ちょうどその折、三浦市主催の移住検討者向けお試し居住「トライアルステイ」事業の募集を知り、2017年度に参加。都内にある勤務先との通勤シミュレーションを兼ねて1カ月滞在した。じつは当初、意欲的だったのは良さんだけで、三浦移住を露程も考えていなかったあかねさん。子どもたちと週末のたびにやって来ては、参加者同士の交流会や街歩きを通して魅力に触れ、今思い返すとこの体験が安心材料になったという。移住支援を行う「ミサキステイル」も、トライアルステイ参加者の日常生活のサポート役として協力。縁もゆかりもない地で始める新しい生活に「フェイスブックなどSNSの情報を含め、頼れる地元の人がいるということは心強い」と夫妻は声を揃える。

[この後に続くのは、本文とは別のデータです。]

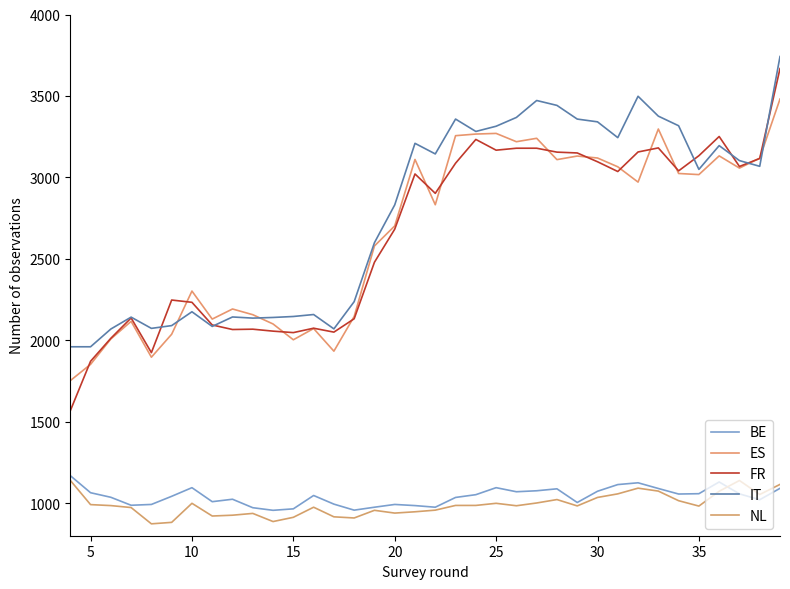

Reading right to left, extract all data points from this chart.

BE: 1091	1021	1057	1130	1058	1056	1090	1125	1114	1073	1004	1088	1076	1070	1095	1052	1035	975	985	992	975	957	994	1047	965	956	972	1024	1009	1095	1042	992	987	1036	1064	1169
ES: 3481	3118	3057	3132	3017	3024	3297	2971	3065	3119	3131	3109	3240	3219	3270	3266	3256	2832	3110	2702	2579	2146	1933	2072	2003	2100	2157	2192	2130	2302	2037	1896	2116	2008	1852	1752
FR: 3668	3116	3067	3251	3133	3040	3181	3156	3036	3096	3150	3155	3179	3179	3167	3233	3087	2902	3021	2682	2479	2132	2050	2074	2047	2056	2068	2066	2094	2233	2247	1924	2137	2012	1871	1567
IT: 3742	3068	3103	3195	3049	3317	3376	3498	3244	3341	3358	3442	3472	3368	3314	3282	3358	3144	3209	2831	2599	2237	2070	2158	2146	2140	2136	2143	2085	2175	2090	2073	2142	2069	1960	1960
NL: 1115	1053	1139	1073	982	1015	1074	1092	1057	1035	983	1022	1001	984	999	986	986	957	947	939	956	909	916	975	913	887	937	926	921	999	882	873	973	985	991	1140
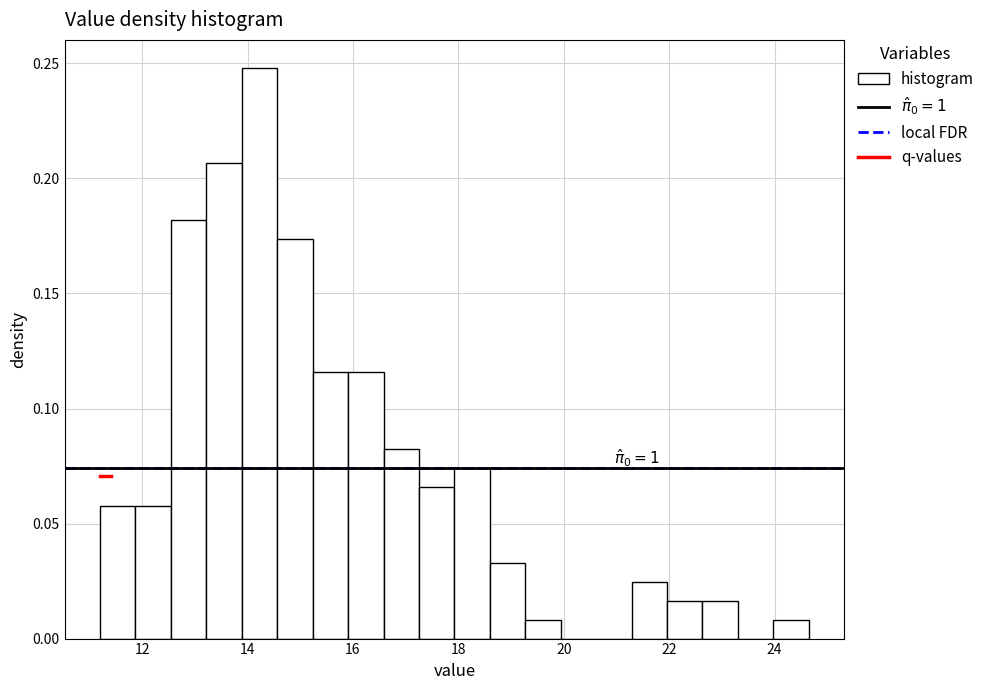

Read against the x-axis, roughly where is the centre of the tallest bar?

14.2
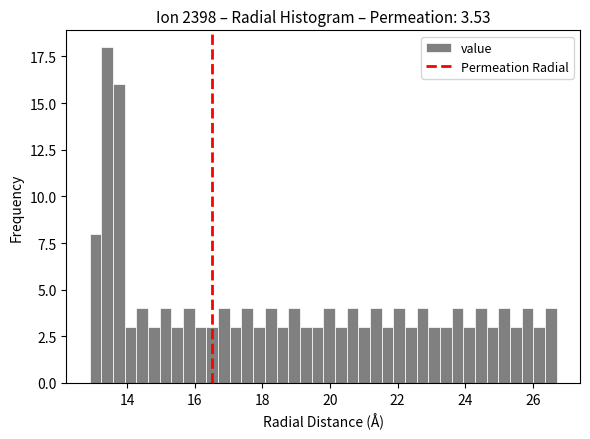

Read against the x-axis, roughly where is the centre of the tallest bar?

13.4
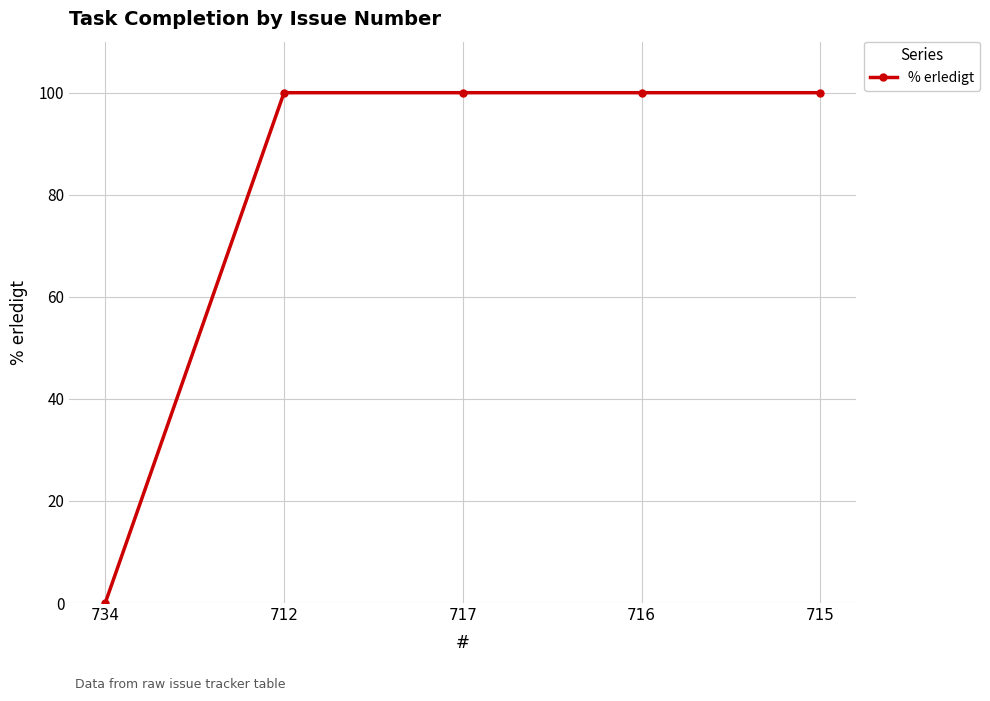

Reading left to right, extract all data points from this chart.

734=0	712=100	717=100	716=100	715=100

9歳・6歳・4歳・2歳、育ち盛りの4姉妹がにぎやかな一家に、近所の住民も何かと気に掛け、可愛がってくれている。「学校関係をはじめ、子どもが地域との接点を増やすきっかけになっている」。少し前には三戸浜に魅了された同じ年頃の子を持つ家族が町内に引っ越してきて、子育てや生活情報などを共有する。「仮に私たちが60〜70歳になったとき、同じようには広がらない。移住のタイミングは早ければ早いほど良いと思った」と良さんは話した。
何気ない景色が贅沢
コロナ禍ではあったが、新年度から次女が小学校入学を控えていたこともあって、今年3月に引っ越しを決行。ほどなくして緊急事態宣言が発令された。学校は長期の臨時休校になり、良さんも在宅勤務が増えたため、「結果的にステイホーム期間は新しい生活に徐々に慣れ、環境を整える時期になった」
草が伸び放題だった庭や畑を手入れして、野菜の苗などを植えたことも初めての経験。以前は家遊びが好きだった子どもたちも、今では自発的に庭へ出てミカンをもいで食べたり、虫に触れるようになったりと順応しながら日々逞しく成長しているという。「家からは富士山が見え、夜は星がきれい」とあかねさん。色、音、においなど五感で楽しむ日常生活は新鮮で、贅沢な時間を与えてくれている。昨夏は、海水浴場の開設中止などの影響で自粛した海遊びが、今年の楽しみのひとつだ。良さんは「不便さや手間を前向きにとらえて、楽しんだもの勝ち」と話した。